Jakarta, 12 Juni 2025 – Maraknya praktik jual-beli akun dan penyalahgunaan data pribadi di dunia digital menimbulkan kekhawatiran baru di tengah pesatnya pertumbuhan industri kripto. Salah satu modus yang kian sering ditemukan adalah penjualan akun yang sudah terverifikasi (KYC) di media sosial, serta penggunaan identitas orang lain untuk mengakses layanan keuangan digital, termasuk platform kripto.
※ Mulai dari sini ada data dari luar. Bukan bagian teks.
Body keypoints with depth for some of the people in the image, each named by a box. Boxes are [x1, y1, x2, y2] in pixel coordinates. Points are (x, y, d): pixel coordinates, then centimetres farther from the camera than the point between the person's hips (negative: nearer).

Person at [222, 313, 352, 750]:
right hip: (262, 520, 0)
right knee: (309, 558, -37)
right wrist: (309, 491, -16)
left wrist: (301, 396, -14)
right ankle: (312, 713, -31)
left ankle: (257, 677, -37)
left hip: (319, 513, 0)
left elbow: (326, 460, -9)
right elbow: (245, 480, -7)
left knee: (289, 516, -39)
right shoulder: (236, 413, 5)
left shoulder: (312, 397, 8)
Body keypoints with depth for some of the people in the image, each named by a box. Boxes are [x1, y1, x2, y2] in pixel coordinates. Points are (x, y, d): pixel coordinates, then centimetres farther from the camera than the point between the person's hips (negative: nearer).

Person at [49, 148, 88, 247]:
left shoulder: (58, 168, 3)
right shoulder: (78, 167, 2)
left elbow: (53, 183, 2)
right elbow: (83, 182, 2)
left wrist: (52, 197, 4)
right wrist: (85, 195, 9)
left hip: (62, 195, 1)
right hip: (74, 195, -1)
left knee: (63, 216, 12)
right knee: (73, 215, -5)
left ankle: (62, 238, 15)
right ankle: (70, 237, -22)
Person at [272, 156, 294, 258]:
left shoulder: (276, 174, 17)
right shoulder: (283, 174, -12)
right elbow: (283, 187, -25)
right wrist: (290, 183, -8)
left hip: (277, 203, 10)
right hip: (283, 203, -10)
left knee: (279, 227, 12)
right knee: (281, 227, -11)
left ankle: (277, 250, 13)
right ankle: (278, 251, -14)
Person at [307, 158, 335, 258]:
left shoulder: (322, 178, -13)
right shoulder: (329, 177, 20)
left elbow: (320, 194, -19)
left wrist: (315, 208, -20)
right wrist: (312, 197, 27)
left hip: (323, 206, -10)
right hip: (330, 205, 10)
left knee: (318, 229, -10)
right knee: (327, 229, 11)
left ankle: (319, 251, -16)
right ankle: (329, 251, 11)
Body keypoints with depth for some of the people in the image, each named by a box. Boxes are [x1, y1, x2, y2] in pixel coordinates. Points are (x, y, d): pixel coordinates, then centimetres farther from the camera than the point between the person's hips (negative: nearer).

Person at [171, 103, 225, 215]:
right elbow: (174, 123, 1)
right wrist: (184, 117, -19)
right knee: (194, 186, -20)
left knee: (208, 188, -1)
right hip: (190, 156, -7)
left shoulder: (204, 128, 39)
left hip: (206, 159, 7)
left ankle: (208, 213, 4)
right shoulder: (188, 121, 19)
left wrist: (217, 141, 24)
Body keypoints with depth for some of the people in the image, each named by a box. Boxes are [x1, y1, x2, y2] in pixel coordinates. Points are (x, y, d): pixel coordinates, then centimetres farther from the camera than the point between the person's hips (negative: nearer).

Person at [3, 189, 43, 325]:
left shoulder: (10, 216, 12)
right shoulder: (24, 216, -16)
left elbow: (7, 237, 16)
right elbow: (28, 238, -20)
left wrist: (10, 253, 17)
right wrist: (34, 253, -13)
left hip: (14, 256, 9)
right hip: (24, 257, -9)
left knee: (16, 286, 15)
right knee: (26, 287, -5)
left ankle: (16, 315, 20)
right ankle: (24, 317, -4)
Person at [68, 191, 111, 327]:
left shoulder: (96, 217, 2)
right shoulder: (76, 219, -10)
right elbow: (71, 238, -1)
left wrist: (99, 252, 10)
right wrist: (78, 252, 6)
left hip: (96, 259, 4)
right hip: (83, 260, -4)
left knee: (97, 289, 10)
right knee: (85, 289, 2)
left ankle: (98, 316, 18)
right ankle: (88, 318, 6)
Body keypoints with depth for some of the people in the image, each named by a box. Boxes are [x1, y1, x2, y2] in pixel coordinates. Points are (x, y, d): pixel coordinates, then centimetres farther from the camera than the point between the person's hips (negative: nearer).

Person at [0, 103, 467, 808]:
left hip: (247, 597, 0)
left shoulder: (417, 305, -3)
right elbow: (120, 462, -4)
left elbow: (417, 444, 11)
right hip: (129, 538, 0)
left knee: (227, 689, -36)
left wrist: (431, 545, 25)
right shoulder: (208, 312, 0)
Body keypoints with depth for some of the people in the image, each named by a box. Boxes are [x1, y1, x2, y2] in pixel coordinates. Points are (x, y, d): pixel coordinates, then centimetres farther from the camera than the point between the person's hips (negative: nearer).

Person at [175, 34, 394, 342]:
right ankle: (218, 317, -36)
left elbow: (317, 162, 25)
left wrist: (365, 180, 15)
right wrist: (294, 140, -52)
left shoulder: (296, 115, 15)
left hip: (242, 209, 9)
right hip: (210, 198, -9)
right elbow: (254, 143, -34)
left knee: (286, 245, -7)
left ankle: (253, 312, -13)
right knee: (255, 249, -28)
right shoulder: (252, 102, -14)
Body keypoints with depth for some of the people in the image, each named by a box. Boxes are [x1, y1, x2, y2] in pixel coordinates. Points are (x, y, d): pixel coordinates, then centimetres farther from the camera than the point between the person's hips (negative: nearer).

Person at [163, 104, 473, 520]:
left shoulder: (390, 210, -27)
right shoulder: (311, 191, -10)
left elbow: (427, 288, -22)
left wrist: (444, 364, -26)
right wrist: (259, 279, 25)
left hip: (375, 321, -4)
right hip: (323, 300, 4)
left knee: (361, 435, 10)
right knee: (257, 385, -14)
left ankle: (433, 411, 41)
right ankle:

Selain itu, kasus penipuan digital yang melibatkan deposit saldo yang berasal dari akun e-wallet yang diretas juga meningkat hingga phishing lewat pesan instan menjadi sorotan serius di tengah pertumbuhan pesat industri fintech dan kripto. Para pelaku memanfaatkan celah keamanan dan rendahnya literasi digital pengguna untuk menyamar sebagai institusi resmi, lalu menyebarkan tautan berisi malware atau situs palsu guna mencuri data pribadi dan akses ke akun pengguna. Hal ini menjadi sorotan serius di tengah laju pertumbuhan pesat industri fintech dan kripto di Indonesia.
Menurut data dari layanan CekRekening.id milik Kementerian Komunikasi dan Digital (Komdigi), sepanjang 2017 hingga 2024 telah diterima sekitar 572.000 laporan masyarakat terkait tindak pidana informasi dan transaksi elektronik (ITE), di mana 528.415 di antaranya merupakan kasus penipuan transaksi online. Modus yang digunakan terus berkembang, namun sebagian besar masih berkisar pada penyalahgunaan identitas, akun palsu, serta pengelabuan pengguna melalui tautan phishing.
CEO Tokocrypto, Calvin Kizana, menyatakan bahwa tren ini harus menjadi perhatian serius semua pihak. Ia menegaskan pentingnya meningkatkan sistem keamanan sekaligus memperkuat edukasi kepada masyarakat. Ia menegaskan komitmennya dalam memperkuat sistem perlindungan pengguna dan mendorong kolaborasi lintas sektor untuk memberantas praktik ilegal tersebut.
“Kami menerima banyak laporan aksi jual-beli akun KYC di media sosial yang cukup meresahkan. Penggunaan akun yang diperjualbelikan secara ilegal sangat berisiko, baik bagi individu maupun ekosistem secara keseluruhan. Ini bisa dimanfaatkan untuk aktivitas penipuan, pencucian uang, dan tindak kejahatan digital lainnya,” ujarnya.
“Kami mengimbau masyarakat untuk tidak tergiur menjual atau membeli akun kripto, dan tidak menggunakan jasa verifikasi KYC ilegal. Selain melanggar hukum, praktik ini juga mengorbankan keamanan data pribadi,” tegas Calvin.
Tokocrypto, sebagai platform kripto yang telah beroperasi sejak 2018, terus memperkuat sistem perlindungan pengguna melalui verifikasi akun (KYC) yang ketat, monitoring transaksi secara real-time, serta penggunaan teknologi keamanan berlapis, seperti autentikasi dua faktor (2FA) dan biometrik. Langkah-langkah ini dirancang untuk meminimalkan risiko penyalahgunaan akun dan memberikan rasa aman bagi seluruh pengguna.
Selain itu, Tokocrypto telah menjalin kerja sama dengan mitra verifikasi identitas terpercaya dan pihak kepolisian dalam menangani kasus fraud secara preventif maupun represif. Tak hanya berfokus pada pengamanan sistem, Tokocrypto juga aktif melakukan identifikasi terhadap akun-akun yang terindikasi digunakan untuk praktik ilegal.
“Kami telah berkolaborasi dengan berbagai mitra untuk mencegah, melacak, dan menindak akun-akun yang terlibat dalam praktik jual-beli akun ilegal. Ini adalah bentuk komitmen kami dalam menjaga integritas dan keamanan ekosistem kripto,” tutur Calvin.
Ia menambahkan bahwa kerja sama lintas sektor merupakan bagian penting dari strategi pencegahan jangka panjang terhadap berbagai jenis penipuan digital yang makin kompleks. Melalui pendekatan ini, diharap dapat memperkuat kepercayaan publik terhadap industri kripto sekaligus menjadi bagian dari solusi dalam menciptakan ekosistem digital yang sehat dan aman.
“Kami juga aktif mengkampanyekan literasi digital dan edukasi publik tentang bahaya penipuan daring, pentingnya menjaga data pribadi, serta cara mendeteksi informasi palsu. Dengan sinergi dan kesadaran bersama, industri kripto Indonesia dapat tumbuh secara sehat, aman, dan berkelanjutan,” pungkas Calvin.